Paleodietary Analysis of Human Remains from a Hellenistic-Roman Cemetery at Camihöyük, Turkey

1Department of Neurosurgery, Gülhane Military Medical Academy, Etlik, 06018 Ankara, Turkey
2Department of Pharmaceutical Sciences, Gülhane Military Medical Academy, Etlik, 06018 Ankara, Turkey
3Department of Archaeology, Gazi University, 06560 Ankara, Turkey
4Department of Epidemiology, Gülhane Military Medical Academy, Etlik, 06018 Ankara, Turkey

Received 7 November 2012; Revised 23 January 2013; Accepted 21 February 2013

Academic Editor: Scott M. Fitzpatrick

Copyright © 2013 Yusuf İzci et al. This is an open access article distributed under the Creative Commons Attribution License, which permits unrestricted use, distribution, and reproduction in any medium, provided the original work is properly cited.
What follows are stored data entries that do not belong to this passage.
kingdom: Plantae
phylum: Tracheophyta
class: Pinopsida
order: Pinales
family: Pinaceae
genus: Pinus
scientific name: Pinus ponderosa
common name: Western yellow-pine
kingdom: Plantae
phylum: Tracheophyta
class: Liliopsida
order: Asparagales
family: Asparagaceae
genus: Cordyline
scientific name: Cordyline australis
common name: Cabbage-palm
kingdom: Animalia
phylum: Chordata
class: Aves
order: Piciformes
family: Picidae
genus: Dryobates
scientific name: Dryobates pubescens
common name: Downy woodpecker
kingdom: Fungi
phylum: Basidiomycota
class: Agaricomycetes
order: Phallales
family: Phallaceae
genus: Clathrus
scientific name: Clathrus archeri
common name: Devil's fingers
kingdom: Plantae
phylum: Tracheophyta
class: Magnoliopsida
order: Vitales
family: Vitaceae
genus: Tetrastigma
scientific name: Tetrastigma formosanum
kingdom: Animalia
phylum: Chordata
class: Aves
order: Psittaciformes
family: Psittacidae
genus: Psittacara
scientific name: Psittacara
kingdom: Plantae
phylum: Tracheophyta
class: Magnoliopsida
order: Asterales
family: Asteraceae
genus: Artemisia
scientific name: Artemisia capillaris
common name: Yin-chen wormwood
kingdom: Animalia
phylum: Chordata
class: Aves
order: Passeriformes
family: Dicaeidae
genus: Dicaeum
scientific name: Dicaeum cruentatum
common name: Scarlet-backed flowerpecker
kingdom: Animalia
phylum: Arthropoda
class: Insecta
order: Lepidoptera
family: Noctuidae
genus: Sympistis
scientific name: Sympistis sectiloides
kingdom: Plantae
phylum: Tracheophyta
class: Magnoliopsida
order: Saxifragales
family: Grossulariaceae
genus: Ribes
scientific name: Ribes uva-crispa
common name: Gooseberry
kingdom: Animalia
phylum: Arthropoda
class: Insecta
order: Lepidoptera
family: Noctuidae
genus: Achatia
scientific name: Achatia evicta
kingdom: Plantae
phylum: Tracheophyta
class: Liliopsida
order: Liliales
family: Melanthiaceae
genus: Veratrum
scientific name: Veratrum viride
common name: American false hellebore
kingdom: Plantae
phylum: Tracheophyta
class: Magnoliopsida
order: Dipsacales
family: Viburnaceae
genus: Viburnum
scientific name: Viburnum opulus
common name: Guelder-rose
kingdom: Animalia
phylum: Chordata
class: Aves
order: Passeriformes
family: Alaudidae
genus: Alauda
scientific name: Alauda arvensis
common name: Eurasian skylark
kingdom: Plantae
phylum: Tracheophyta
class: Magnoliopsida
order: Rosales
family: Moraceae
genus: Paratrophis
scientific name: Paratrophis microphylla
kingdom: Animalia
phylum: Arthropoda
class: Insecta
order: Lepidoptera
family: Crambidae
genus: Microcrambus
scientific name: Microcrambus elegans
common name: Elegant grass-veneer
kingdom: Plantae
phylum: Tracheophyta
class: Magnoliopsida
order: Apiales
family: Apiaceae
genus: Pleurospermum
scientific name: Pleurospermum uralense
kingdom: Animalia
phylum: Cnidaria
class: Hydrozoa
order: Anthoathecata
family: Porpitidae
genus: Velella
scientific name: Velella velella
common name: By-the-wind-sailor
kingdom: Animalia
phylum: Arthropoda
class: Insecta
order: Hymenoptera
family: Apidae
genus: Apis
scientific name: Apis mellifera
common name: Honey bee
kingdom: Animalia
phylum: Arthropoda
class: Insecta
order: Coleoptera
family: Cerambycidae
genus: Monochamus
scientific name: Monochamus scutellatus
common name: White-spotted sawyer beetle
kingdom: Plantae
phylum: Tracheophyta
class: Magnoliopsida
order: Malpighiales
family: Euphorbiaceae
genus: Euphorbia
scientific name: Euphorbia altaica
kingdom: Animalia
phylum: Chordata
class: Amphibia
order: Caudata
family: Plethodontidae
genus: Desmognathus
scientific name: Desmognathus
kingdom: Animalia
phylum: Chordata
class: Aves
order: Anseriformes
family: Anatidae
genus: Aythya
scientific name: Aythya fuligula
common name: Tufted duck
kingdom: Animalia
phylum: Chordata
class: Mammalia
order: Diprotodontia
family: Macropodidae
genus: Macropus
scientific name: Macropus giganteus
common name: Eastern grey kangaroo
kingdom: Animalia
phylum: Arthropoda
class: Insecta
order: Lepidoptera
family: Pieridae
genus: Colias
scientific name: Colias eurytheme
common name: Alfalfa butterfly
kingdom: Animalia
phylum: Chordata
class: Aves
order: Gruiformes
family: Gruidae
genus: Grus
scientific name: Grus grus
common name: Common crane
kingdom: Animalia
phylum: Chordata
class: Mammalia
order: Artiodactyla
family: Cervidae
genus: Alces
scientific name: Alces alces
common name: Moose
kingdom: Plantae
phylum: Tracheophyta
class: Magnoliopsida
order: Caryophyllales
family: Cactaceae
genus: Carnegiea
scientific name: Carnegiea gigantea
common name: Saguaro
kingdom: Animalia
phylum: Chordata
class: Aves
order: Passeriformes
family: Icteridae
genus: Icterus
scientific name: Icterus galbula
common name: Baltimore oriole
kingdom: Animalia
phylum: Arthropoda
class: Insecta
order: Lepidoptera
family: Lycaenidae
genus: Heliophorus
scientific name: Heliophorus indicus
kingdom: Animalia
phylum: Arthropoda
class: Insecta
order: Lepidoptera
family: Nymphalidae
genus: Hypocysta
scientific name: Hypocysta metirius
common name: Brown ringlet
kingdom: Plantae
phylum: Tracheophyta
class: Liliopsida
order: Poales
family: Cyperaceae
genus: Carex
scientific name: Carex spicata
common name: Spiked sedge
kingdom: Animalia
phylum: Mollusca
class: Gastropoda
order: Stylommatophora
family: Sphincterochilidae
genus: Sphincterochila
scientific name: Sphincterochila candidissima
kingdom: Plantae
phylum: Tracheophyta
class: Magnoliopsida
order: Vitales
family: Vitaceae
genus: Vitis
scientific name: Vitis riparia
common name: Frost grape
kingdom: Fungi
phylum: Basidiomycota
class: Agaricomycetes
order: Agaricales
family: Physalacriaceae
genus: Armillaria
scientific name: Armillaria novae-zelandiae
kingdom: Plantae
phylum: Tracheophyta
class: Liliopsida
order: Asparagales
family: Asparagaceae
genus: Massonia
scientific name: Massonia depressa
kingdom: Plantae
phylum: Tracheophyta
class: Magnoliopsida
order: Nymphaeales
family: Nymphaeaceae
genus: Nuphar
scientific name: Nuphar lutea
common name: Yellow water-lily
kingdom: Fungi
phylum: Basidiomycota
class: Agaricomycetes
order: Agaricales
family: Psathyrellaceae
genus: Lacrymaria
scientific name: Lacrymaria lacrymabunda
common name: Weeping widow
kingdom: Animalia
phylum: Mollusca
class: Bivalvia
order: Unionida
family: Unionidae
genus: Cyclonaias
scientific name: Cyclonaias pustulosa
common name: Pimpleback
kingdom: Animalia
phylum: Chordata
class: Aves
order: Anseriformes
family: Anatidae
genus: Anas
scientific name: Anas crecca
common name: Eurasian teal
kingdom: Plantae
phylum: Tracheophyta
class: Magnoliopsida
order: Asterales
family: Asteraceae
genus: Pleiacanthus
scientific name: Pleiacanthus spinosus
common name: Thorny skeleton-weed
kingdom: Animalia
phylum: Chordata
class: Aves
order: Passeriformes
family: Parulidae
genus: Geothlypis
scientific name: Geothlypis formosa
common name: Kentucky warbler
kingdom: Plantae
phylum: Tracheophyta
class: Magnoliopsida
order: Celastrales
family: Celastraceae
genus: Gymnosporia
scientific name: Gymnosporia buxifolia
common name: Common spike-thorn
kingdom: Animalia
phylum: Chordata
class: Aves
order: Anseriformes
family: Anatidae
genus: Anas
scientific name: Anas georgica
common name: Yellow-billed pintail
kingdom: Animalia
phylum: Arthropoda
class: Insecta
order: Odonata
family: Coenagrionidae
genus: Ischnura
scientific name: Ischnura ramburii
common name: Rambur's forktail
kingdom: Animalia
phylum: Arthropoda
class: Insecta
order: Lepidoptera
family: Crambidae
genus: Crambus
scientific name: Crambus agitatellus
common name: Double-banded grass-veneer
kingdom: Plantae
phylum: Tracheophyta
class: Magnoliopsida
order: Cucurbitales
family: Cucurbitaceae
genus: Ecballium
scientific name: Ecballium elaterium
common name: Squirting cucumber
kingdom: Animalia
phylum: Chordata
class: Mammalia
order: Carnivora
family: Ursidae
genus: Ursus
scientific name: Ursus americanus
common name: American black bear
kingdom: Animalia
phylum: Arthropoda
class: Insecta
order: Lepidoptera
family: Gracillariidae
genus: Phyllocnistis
The presence of copper, zinc, magnesium, iron, lead, molybdenum, manganese and nickel was discovered on 22 human ribs in a Hellenistic-Roman cemetery located in the ancient city of Camihöyük, Turkey. The levels of each element found in the males were higher than those in females, except iron. Copper, magnesium, iron, molybdenum, and nickel levels were measured to be higher in the soil than in the skeletons, whereas the other elements were higher in the human skeletons. Lead was not traced in the soil, but on the skeletons. These individuals had probably been exposed to this element during their lives due to higher consumption of vegetables than meat.